Le Chemin occidental, de l'autre côté et dans le sens opposé, s'articule le long de chemins muletiers, de miroirs d'eau douce et de dunes, entre Castelsardo et Cagliari.
On part le long de la via Catalana, le fleuron du Chemin, de Castelsardo à Bosa, en passant par des tours et des phares , de Bosa Marina, si vous n'êtes pas encore fatigué, la via dei Giganti, l'un des tronçons les moins exigeants, vous mènera jusqu'à Torre dei Corsari, en passant par des sites archéologiques nuragiques, phéniciens et romains , de là part la via delle Miniere, qui mène à Porto Scuso, en traversant le premier parc géominéral, le premier parc géominéral au monde inscrit au nouveau réseau mondial de Géosites-Géoparcs créé par l'Unesco. Le tronçon qui ferme le périple est la Via del Martirio, celle qui a la connotation religieuse la plus étroite, qui touche les sites des martyrs de Sant'Antioco et Sant'Efisio, passe par les îles de San Pietro (Carloforte) et Sant'Antioco en traversant Calasetta, jusqu'à Porto Pino et enfin à Cagliari.

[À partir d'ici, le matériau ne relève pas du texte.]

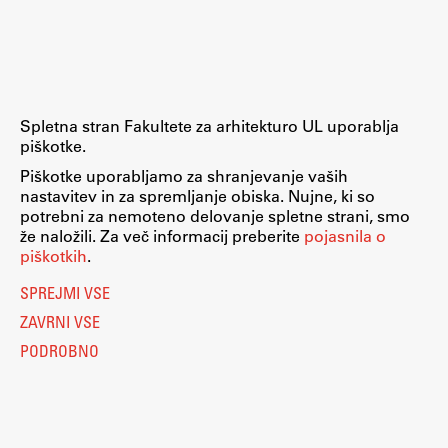
Raziskovalni projekti
Dosežki
Inštituti
Svetlobni LAB
Spletna stran Fakultete za arhitekturo UL uporablja
piškotke.
Piškotke uporabljamo za shranjevanje vaših
nastavitev in za spremljanje obiska. Nujne, ki so
Delo
potrebni za nemoteno delovanje spletne strani, smo
že naložili. Za več informacij preberite
pojasnila o
piškotkih
.
Seminarji
SPREJMI VSE
Seminarske teme
ZAVRNI VSE
Gostujoči profesor
PODROBNO
Delavnice
Študentski projekti
Ekskurzije
Natečaji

Comme le long de chaque chemin de pèlerinage, sur le Chemin des 100 tours, vous pouvez passer la nuit dans des campings, des demeures religieuses et privées, des hôtels et des chambres d'hôtes.
En juillet et août, il est conseillé de réserver , en hiver, de nombreux établissements ferment, même si le Chemin est praticable toute l'année : il est donc préférable de vérifier à l'avance les disponibilités.
Le passeport du marcheur
En plus des chaussures techniques et de l'équipement de randonnée nécessaire pour affronter de longs itinéraires, l'association qui gère les chemins en Italie, y compris celui des 100 tours, recommande aux voyageurs de garder dans leur sac à dos le passeport du pèlerin, en vente sur Amazon, un guide-document qui, en plus de faciliter l'accès aux différentes structures d'hébergement, atteste de la volonté des marcheurs de respecter la philosophie qui anime le parcours.
Un engagement qui distingue celui qui l'entreprend de tout autre touriste et garantit l'authenticité de l'expérience.